** Opening Records shown block **
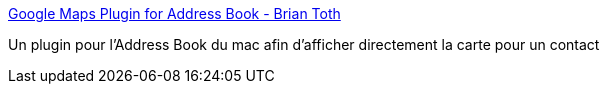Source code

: :jbake-type: post
:jbake-status: published
:jbake-title: Google Maps Plugin for Address Book - Brian Toth
:jbake-tags: freeware,macosx,carte,navigation,plugin,search,utilities,_mois_févr.,_année_2007
:jbake-date: 2007-02-16
:jbake-depth: ../
:jbake-uri: shaarli/1171642383000.adoc
:jbake-source: https://nicolas-delsaux.hd.free.fr/Shaarli?searchterm=http%3A%2F%2Fwww.briantoth.com%2Faddressbook%2F&searchtags=freeware+macosx+carte+navigation+plugin+search+utilities+_mois_f%C3%A9vr.+_ann%C3%A9e_2007
:jbake-style: shaarli

http://www.briantoth.com/addressbook/[Google Maps Plugin for Address Book - Brian Toth]

Un plugin pour l'Address Book du mac afin d'afficher directement la carte pour un contact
** Closing Records shown block **
What is being asked >>
Examine the listing line by line and give the number of lines where "jbake" occurs, with nothing added.

Output of the task >>
9